パシュカーニスの法の一般理論とマルクス主義の力
パシュカーニスの法理論
エヴゲーニ・パシュカーニスは、20世紀初頭に活躍したソビエト法学者であり、マルクス主義法理論の構築に貢献した人物として知られています。彼の主著『法の一般理論とマルクス主義』(1924年)は、マルクス主義の観点から法の本质を分析し、大きな影響を与えました。
商品交換と法の起源
パシュカーニスは、法の起源を商品交換に見出しました。彼は、資本主義社会においては、生産手段が私的に所有され、人々は商品を介して間接的に社会的に必要な労働を分担していると指摘しました。そして、この商品交換の関係こそが、法的関係の基礎となると主張しました。
法的形式と法的関係の分析
パシュカーニスは、法的形式を分析することによって、その背後に隠された社会関係を明らかにしようとしました。彼は、契約、所有権、責任といった法的概念は、商品交換の関係を法的形式で表現したものであると主張しました。
国家と法の役割
パシュカーニスは、国家と法は支配階級の利益を守るために存在すると考えました。彼は、法は支配階級によって作られ、解釈され、執行されると主張し、その結果、法は常に支配階級に有利に働くことになるとしました。
社会主義における法の運命
パシュカーニスは、社会主義社会においては、生産手段の私的所有が廃止され、商品交換の関係が消滅するため、法もまた消滅すると予測しました。
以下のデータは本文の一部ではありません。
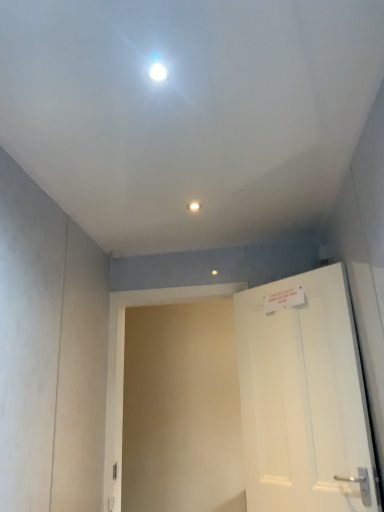
Question: From a real-world perspective, is white matte door at right above or below matte white light fixture at center?

Choices:
 (A) above
 (B) below

Answer: (B)

Question: From the image's perspective, is white matte door at right located above or below matte white light fixture at center?

Choices:
 (A) below
 (B) above

Answer: (A)

Question: In terms of width, does white matte door at right look wider or thinner when compared to matte white light fixture at center?

Choices:
 (A) wide
 (B) thin

Answer: (A)

Question: Based on their sizes in the image, would you say matte white light fixture at center is bigger or smaller than white matte door at right?

Choices:
 (A) big
 (B) small

Answer: (B)

Question: Is matte white light fixture at center in front of or behind white matte door at right in the image?

Choices:
 (A) behind
 (B) front

Answer: (A)

Question: Is matte white light fixture at center inside or outside of white matte door at right?

Choices:
 (A) outside
 (B) inside

Answer: (A)

Question: Looking at their shapes, would you say matte white light fixture at center is wider or thinner than white matte door at right?

Choices:
 (A) thin
 (B) wide

Answer: (A)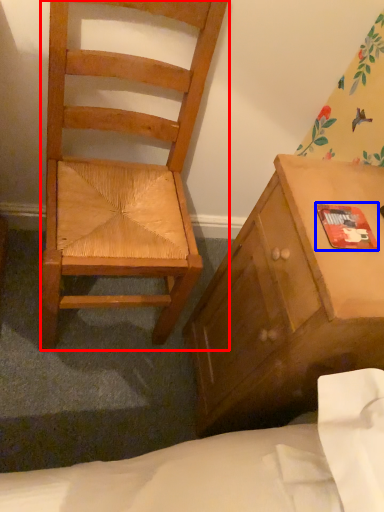
Question: Which of the following is the closest to the observer, chair (highlighted by a red box) or paperback book (highlighted by a blue box)?

Choices:
 (A) chair
 (B) paperback book

Answer: (A)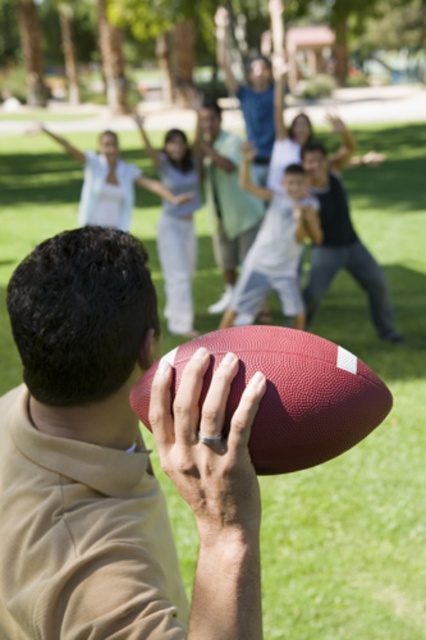
Based on the scene description, which object is smaller in size between the leather textured football at center and the light blue cotton shirt at upper center?

The leather textured football at center is smaller than the light blue cotton shirt at upper center according to the description.

You are a photographer trying to capture a group photo of the matte black shirt at center and the light blue cotton shirt at upper center. Which one should you zoom in on to ensure both are in focus?

The matte black shirt at center is bigger than the light blue cotton shirt at upper center, so you should zoom in on the matte black shirt at center to ensure both are in focus.

You are a photographer standing at the edge of the park. You want to take a photo that includes both the leather textured football at center and the light blue shirt at center. The camera has a maximum focus range of 7 meters. Will both subjects be in focus if you try to capture them together?

The leather textured football at center and the light blue shirt at center are 7.53 meters apart from each other. Since the camera can only focus within 7 meters, the distance between them exceeds the maximum focus range. Therefore, both subjects cannot be in focus simultaneously.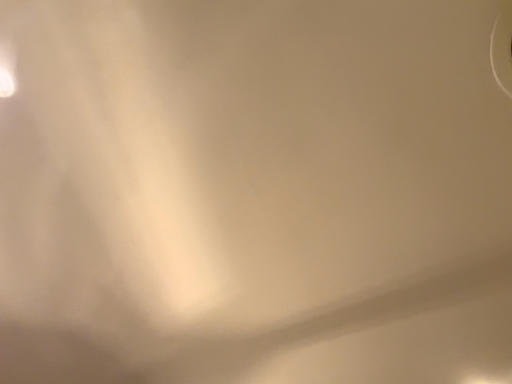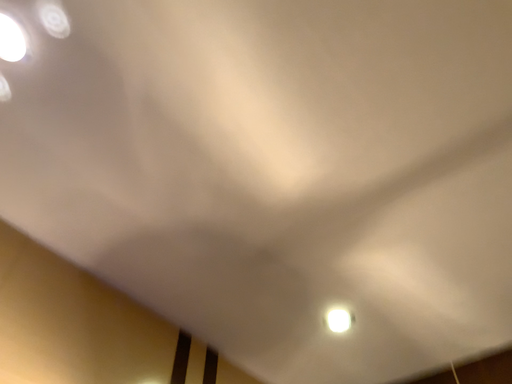
Question: Which way did the camera rotate in the video?

Choices:
 (A) rotated right
 (B) rotated left

Answer: (B)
彼は、社会主義社会では、人々は自由な協力関係の下で生活し、法のような強制的な手段は必要なくなると考えました。
パシュカーニス理論への批判
パシュカーニスの法理論は、革新的で影響力を持つものでしたが、同時に多くの批判も浴びてきました。主な批判点は、法を経済的基盤に還元しすぎていること、法の相対的な自律性を無視していること、社会主義における法の役割を過小評価していることなどが挙げられます。